▸ **Work instruction**
Should any entry include an image, skip the image and copy the entry exactly.
Segment Open
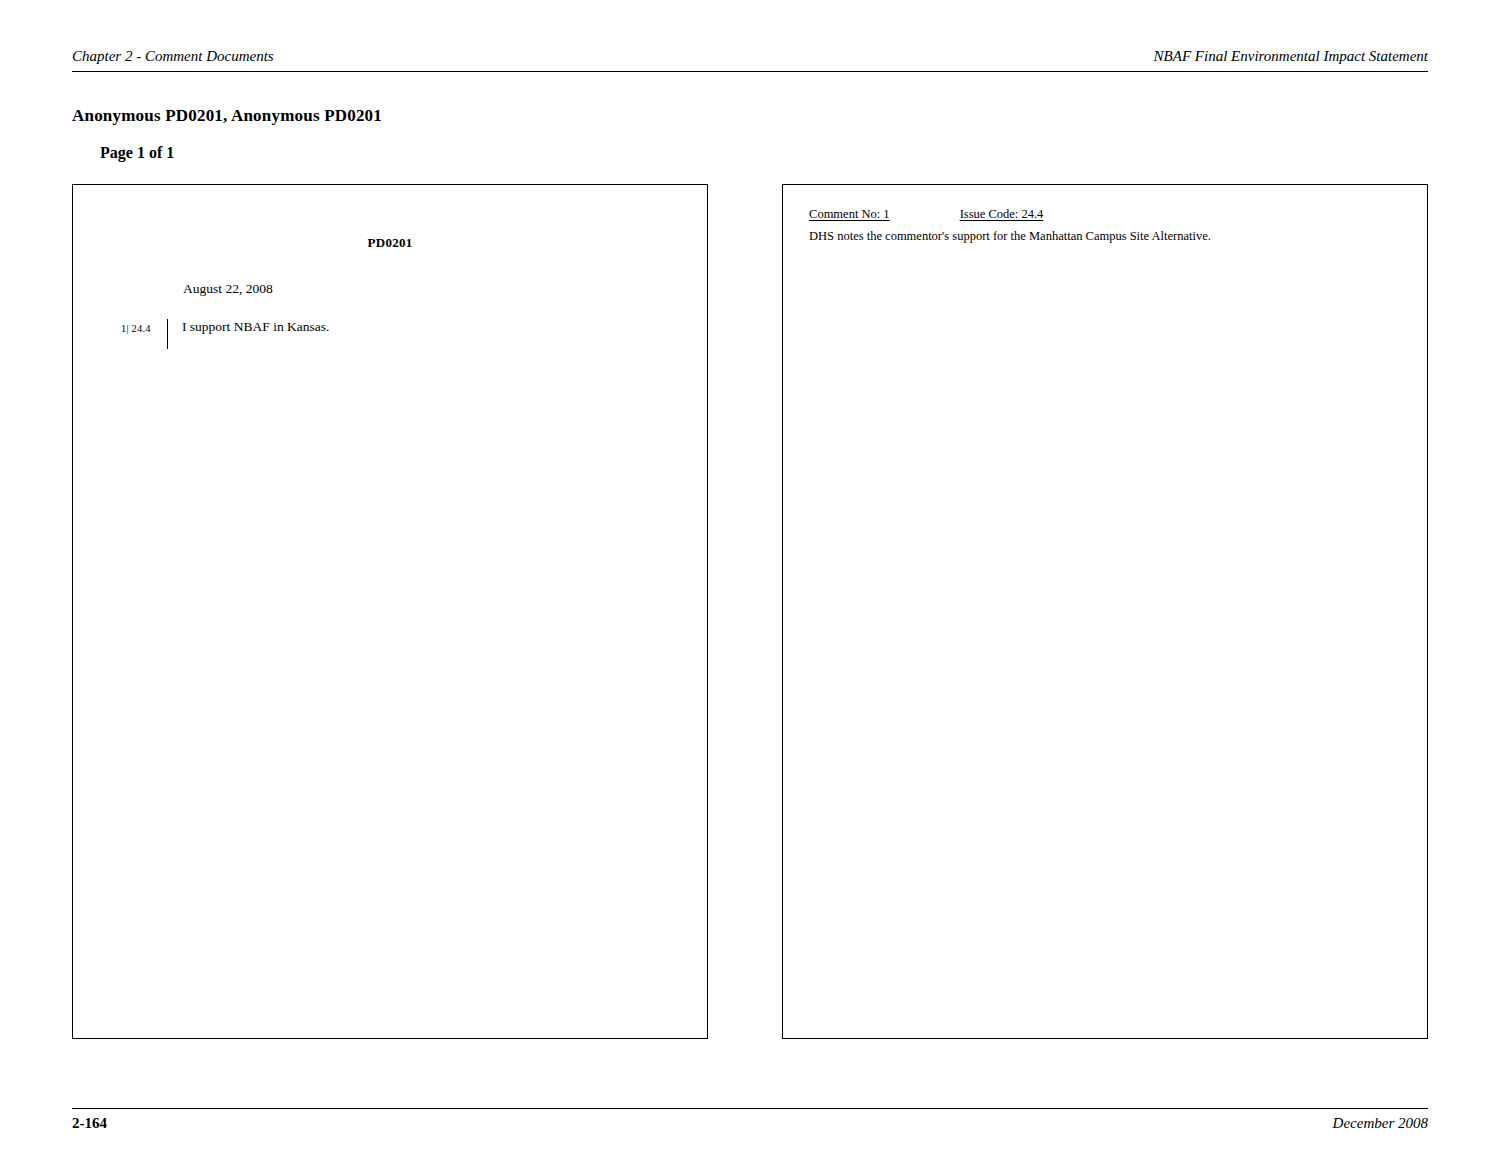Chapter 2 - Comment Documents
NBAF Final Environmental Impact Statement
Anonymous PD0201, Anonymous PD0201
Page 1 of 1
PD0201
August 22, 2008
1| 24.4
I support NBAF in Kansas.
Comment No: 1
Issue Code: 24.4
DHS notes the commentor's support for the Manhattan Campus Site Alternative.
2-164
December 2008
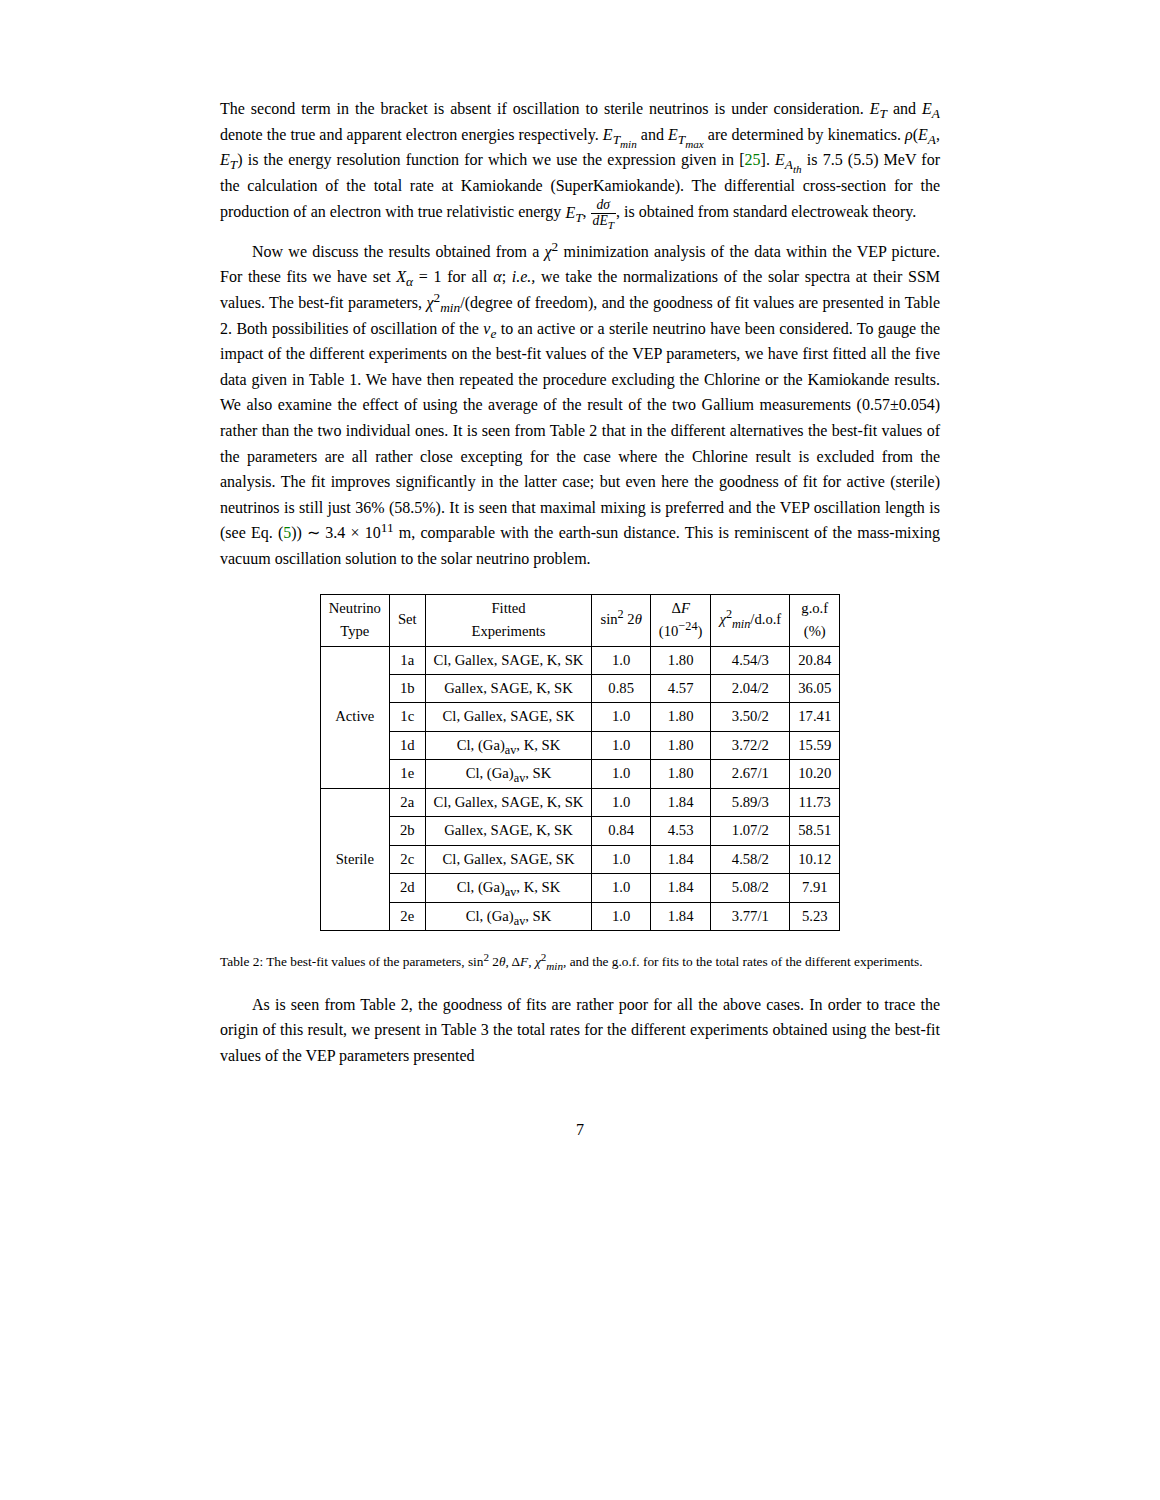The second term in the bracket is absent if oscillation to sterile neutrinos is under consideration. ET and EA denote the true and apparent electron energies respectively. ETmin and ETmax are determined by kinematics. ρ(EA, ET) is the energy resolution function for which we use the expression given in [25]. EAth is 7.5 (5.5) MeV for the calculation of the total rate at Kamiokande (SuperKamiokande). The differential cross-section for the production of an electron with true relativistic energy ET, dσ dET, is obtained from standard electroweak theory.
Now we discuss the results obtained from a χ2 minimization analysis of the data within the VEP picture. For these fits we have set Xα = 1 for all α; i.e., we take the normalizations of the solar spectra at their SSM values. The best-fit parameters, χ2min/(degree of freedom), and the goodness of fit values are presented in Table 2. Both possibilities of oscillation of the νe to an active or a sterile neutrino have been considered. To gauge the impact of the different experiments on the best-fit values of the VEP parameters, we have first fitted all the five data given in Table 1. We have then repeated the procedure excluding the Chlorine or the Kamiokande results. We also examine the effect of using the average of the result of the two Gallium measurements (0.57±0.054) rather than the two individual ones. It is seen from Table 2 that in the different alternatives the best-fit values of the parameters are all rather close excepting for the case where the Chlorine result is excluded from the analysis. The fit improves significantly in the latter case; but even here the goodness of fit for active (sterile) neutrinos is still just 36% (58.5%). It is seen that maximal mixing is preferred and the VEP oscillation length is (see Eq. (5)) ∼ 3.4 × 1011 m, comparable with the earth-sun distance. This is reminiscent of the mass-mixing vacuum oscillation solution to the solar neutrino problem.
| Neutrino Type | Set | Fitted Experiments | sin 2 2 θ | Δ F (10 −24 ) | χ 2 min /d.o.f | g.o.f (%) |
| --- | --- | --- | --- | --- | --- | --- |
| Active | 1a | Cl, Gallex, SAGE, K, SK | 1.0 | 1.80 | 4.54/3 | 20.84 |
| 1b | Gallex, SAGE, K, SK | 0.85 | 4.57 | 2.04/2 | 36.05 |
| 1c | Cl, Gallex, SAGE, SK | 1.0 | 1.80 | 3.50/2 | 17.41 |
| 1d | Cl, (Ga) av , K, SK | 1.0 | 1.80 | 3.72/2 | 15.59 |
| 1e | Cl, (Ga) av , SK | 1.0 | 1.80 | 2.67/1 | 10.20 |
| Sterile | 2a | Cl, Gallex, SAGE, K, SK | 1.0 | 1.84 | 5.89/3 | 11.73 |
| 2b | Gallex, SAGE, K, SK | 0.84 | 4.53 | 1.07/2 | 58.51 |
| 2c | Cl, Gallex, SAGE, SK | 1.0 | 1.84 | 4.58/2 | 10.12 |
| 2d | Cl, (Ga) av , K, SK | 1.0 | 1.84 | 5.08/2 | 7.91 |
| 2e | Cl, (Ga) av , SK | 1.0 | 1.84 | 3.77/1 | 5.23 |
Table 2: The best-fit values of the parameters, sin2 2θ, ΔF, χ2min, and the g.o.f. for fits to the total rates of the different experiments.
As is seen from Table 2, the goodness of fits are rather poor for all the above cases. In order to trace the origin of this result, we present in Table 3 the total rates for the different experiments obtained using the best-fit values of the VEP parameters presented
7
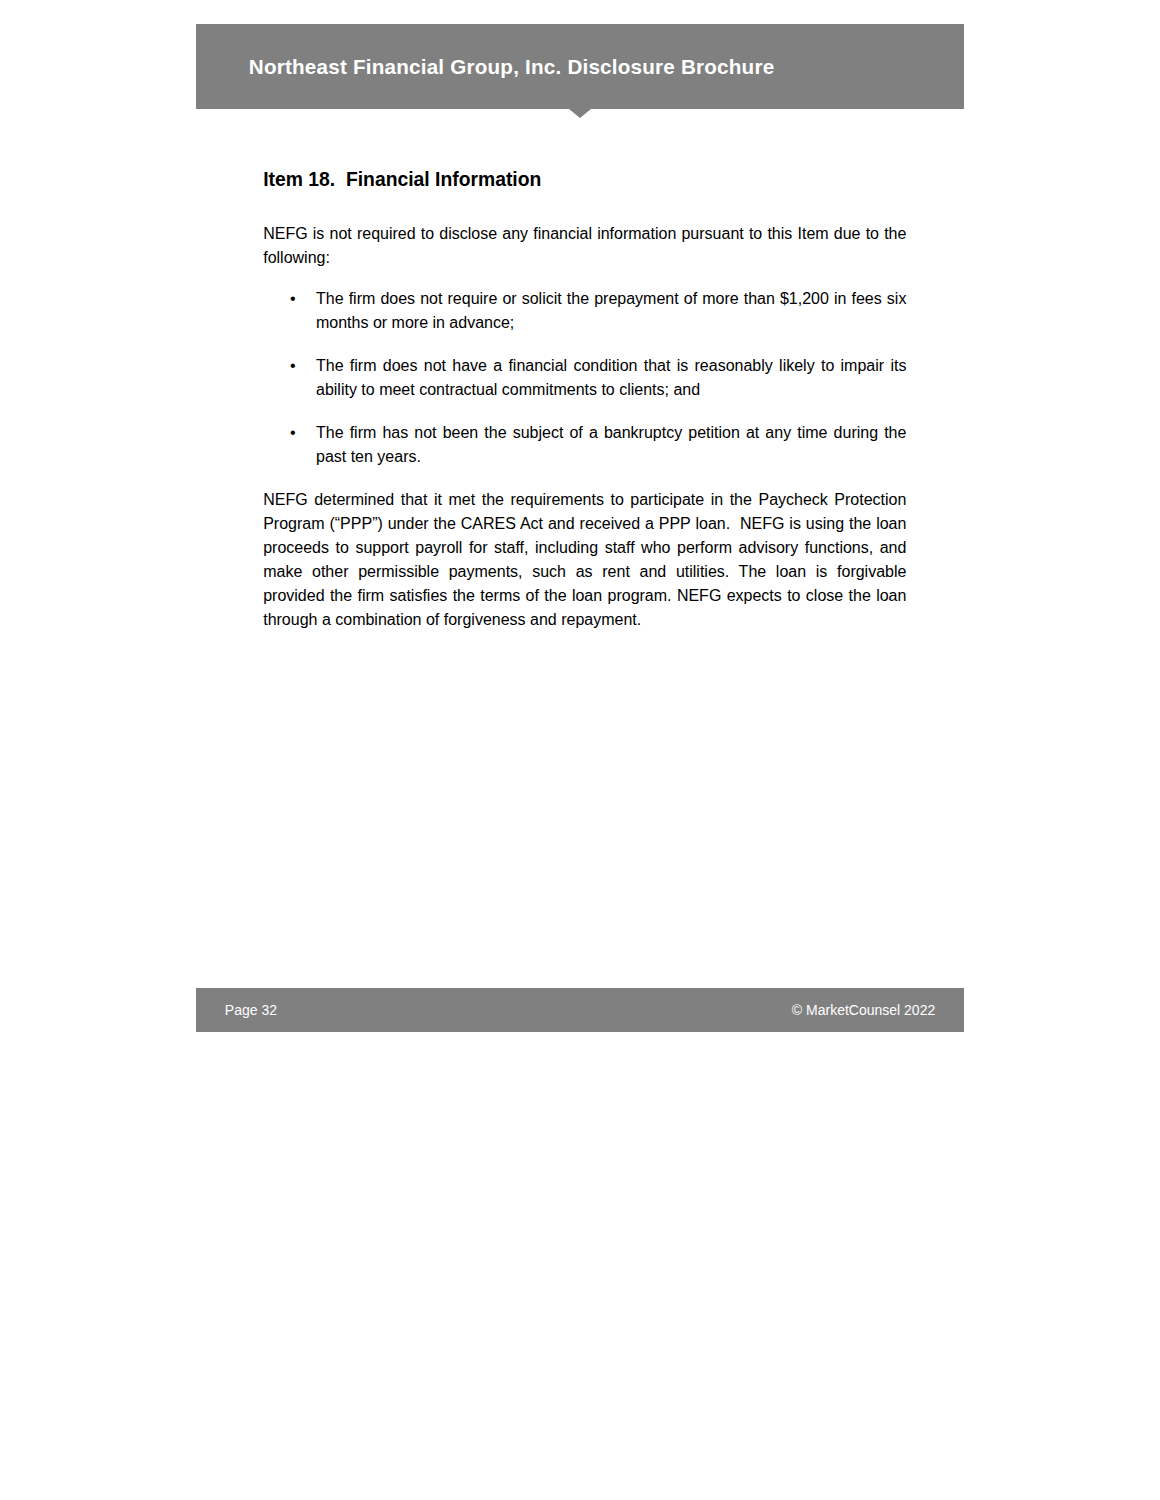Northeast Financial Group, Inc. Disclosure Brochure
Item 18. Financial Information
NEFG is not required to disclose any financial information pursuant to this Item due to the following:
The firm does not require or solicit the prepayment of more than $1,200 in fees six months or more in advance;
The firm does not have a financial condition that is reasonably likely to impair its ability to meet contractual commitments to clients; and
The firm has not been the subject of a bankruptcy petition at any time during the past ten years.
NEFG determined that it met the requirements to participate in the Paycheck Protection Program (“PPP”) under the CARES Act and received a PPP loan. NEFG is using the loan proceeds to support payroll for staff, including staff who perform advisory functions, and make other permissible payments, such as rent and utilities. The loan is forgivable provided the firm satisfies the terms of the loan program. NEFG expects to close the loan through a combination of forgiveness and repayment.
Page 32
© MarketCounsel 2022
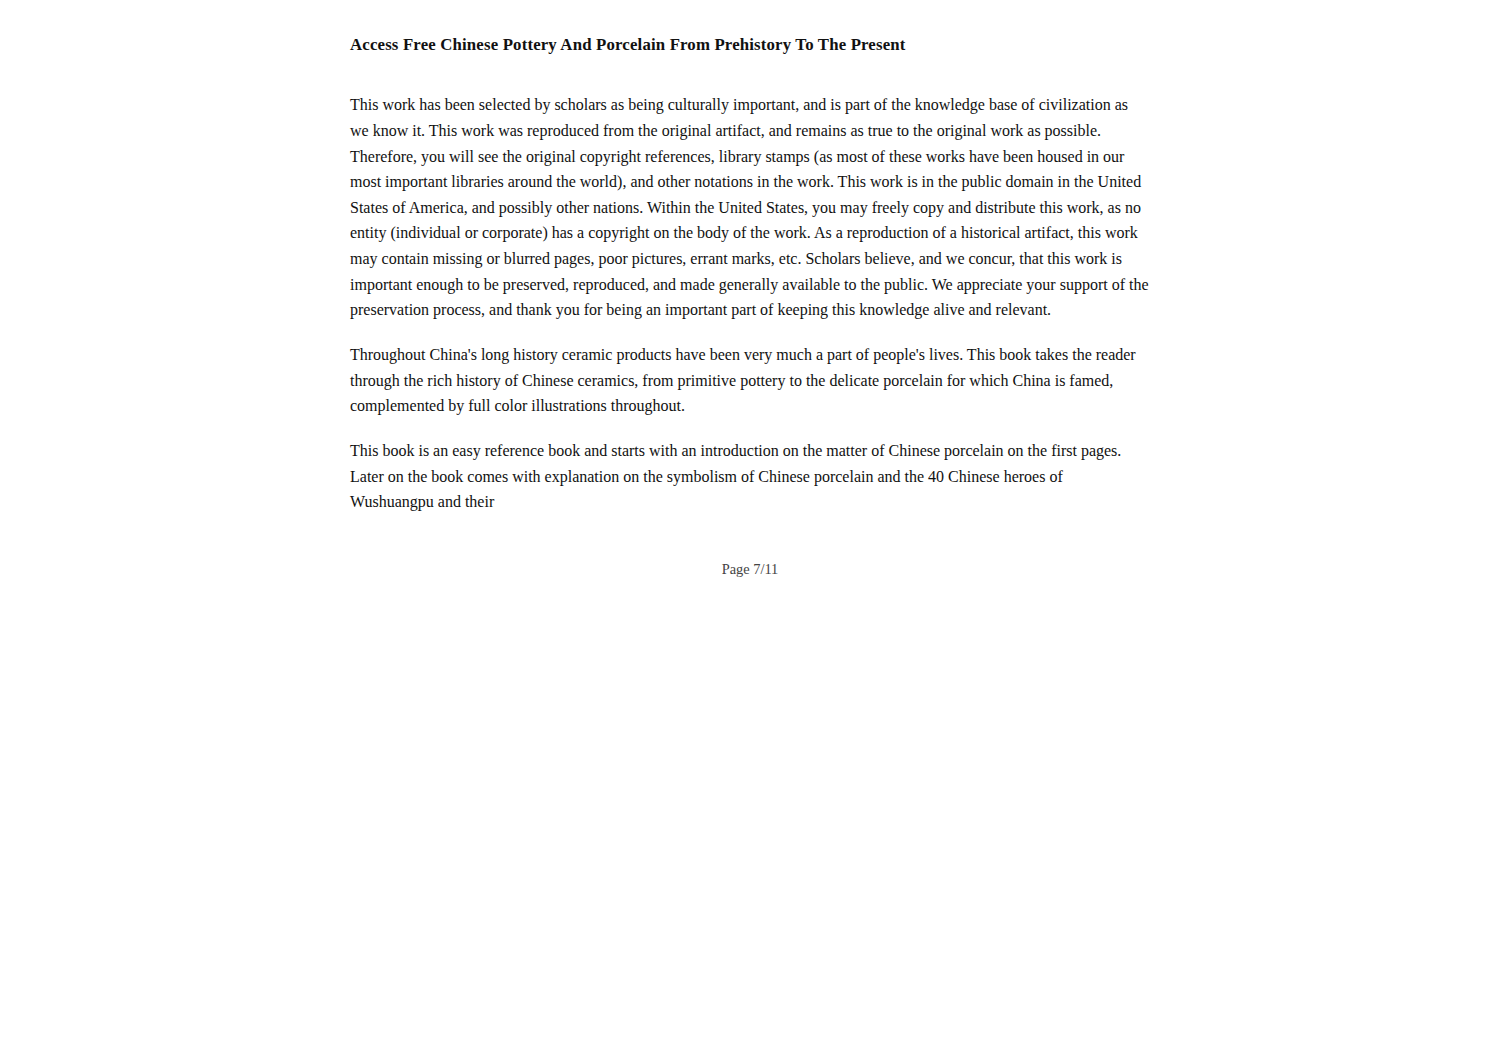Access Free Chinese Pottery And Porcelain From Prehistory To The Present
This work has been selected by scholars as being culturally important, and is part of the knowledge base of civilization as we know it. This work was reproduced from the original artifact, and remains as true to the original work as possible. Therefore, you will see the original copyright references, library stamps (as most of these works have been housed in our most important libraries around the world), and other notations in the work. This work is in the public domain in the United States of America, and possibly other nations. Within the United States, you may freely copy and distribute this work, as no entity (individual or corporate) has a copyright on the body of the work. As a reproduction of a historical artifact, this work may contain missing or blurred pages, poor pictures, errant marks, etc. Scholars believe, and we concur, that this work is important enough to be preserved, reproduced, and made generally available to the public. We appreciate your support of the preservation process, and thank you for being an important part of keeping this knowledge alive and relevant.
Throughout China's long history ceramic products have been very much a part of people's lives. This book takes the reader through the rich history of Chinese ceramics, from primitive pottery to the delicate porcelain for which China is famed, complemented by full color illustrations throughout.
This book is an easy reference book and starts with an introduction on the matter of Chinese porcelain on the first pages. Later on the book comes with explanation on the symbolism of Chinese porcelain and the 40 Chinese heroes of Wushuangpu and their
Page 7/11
Segment Closed
▸ **Answer box**
Chapter 2 - Comment Documents
NBAF Final Environmental Impact Statement
Anonymous PD0201, Anonymous PD0201
Page 1 of 1
PD0201
August 22, 2008
1| 24.4
I support NBAF in Kansas.
Comment No: 1
Issue Code: 24.4
DHS notes the commentor's support for the Manhattan Campus Site Alternative.
2-164
December 2008
The second term in the bracket is absent if oscillation to sterile neutrinos is under consideration. ET and EA denote the true and apparent electron energies respectively. ETmin and ETmax are determined by kinematics. ρ(EA, ET) is the energy resolution function for which we use the expression given in [25]. EAth is 7.5 (5.5) MeV for the calculation of the total rate at Kamiokande (SuperKamiokande). The differential cross-section for the production of an electron with true relativistic energy ET, dσ dET, is obtained from standard electroweak theory.
Now we discuss the results obtained from a χ2 minimization analysis of the data within the VEP picture. For these fits we have set Xα = 1 for all α; i.e., we take the normalizations of the solar spectra at their SSM values. The best-fit parameters, χ2min/(degree of freedom), and the goodness of fit values are presented in Table 2. Both possibilities of oscillation of the νe to an active or a sterile neutrino have been considered. To gauge the impact of the different experiments on the best-fit values of the VEP parameters, we have first fitted all the five data given in Table 1. We have then repeated the procedure excluding the Chlorine or the Kamiokande results. We also examine the effect of using the average of the result of the two Gallium measurements (0.57±0.054) rather than the two individual ones. It is seen from Table 2 that in the different alternatives the best-fit values of the parameters are all rather close excepting for the case where the Chlorine result is excluded from the analysis. The fit improves significantly in the latter case; but even here the goodness of fit for active (sterile) neutrinos is still just 36% (58.5%). It is seen that maximal mixing is preferred and the VEP oscillation length is (see Eq. (5)) ∼ 3.4 × 1011 m, comparable with the earth-sun distance. This is reminiscent of the mass-mixing vacuum oscillation solution to the solar neutrino problem.
| Neutrino Type | Set | Fitted Experiments | sin 2 2 θ | Δ F (10 −24 ) | χ 2 min /d.o.f | g.o.f (%) |
| --- | --- | --- | --- | --- | --- | --- |
| Active | 1a | Cl, Gallex, SAGE, K, SK | 1.0 | 1.80 | 4.54/3 | 20.84 |
| 1b | Gallex, SAGE, K, SK | 0.85 | 4.57 | 2.04/2 | 36.05 |
| 1c | Cl, Gallex, SAGE, SK | 1.0 | 1.80 | 3.50/2 | 17.41 |
| 1d | Cl, (Ga) av , K, SK | 1.0 | 1.80 | 3.72/2 | 15.59 |
| 1e | Cl, (Ga) av , SK | 1.0 | 1.80 | 2.67/1 | 10.20 |
| Sterile | 2a | Cl, Gallex, SAGE, K, SK | 1.0 | 1.84 | 5.89/3 | 11.73 |
| 2b | Gallex, SAGE, K, SK | 0.84 | 4.53 | 1.07/2 | 58.51 |
| 2c | Cl, Gallex, SAGE, SK | 1.0 | 1.84 | 4.58/2 | 10.12 |
| 2d | Cl, (Ga) av , K, SK | 1.0 | 1.84 | 5.08/2 | 7.91 |
| 2e | Cl, (Ga) av , SK | 1.0 | 1.84 | 3.77/1 | 5.23 |
Table 2: The best-fit values of the parameters, sin2 2θ, ΔF, χ2min, and the g.o.f. for fits to the total rates of the different experiments.
As is seen from Table 2, the goodness of fits are rather poor for all the above cases. In order to trace the origin of this result, we present in Table 3 the total rates for the different experiments obtained using the best-fit values of the VEP parameters presented
7
Northeast Financial Group, Inc. Disclosure Brochure
Item 18. Financial Information
NEFG is not required to disclose any financial information pursuant to this Item due to the following:
The firm does not require or solicit the prepayment of more than $1,200 in fees six months or more in advance;
The firm does not have a financial condition that is reasonably likely to impair its ability to meet contractual commitments to clients; and
The firm has not been the subject of a bankruptcy petition at any time during the past ten years.
NEFG determined that it met the requirements to participate in the Paycheck Protection Program (“PPP”) under the CARES Act and received a PPP loan. NEFG is using the loan proceeds to support payroll for staff, including staff who perform advisory functions, and make other permissible payments, such as rent and utilities. The loan is forgivable provided the firm satisfies the terms of the loan program. NEFG expects to close the loan through a combination of forgiveness and repayment.
Page 32
© MarketCounsel 2022
Access Free Chinese Pottery And Porcelain From Prehistory To The Present
This work has been selected by scholars as being culturally important, and is part of the knowledge base of civilization as we know it. This work was reproduced from the original artifact, and remains as true to the original work as possible. Therefore, you will see the original copyright references, library stamps (as most of these works have been housed in our most important libraries around the world), and other notations in the work. This work is in the public domain in the United States of America, and possibly other nations. Within the United States, you may freely copy and distribute this work, as no entity (individual or corporate) has a copyright on the body of the work. As a reproduction of a historical artifact, this work may contain missing or blurred pages, poor pictures, errant marks, etc. Scholars believe, and we concur, that this work is important enough to be preserved, reproduced, and made generally available to the public. We appreciate your support of the preservation process, and thank you for being an important part of keeping this knowledge alive and relevant.
Throughout China's long history ceramic products have been very much a part of people's lives. This book takes the reader through the rich history of Chinese ceramics, from primitive pottery to the delicate porcelain for which China is famed, complemented by full color illustrations throughout.
This book is an easy reference book and starts with an introduction on the matter of Chinese porcelain on the first pages. Later on the book comes with explanation on the symbolism of Chinese porcelain and the 40 Chinese heroes of Wushuangpu and their
Page 7/11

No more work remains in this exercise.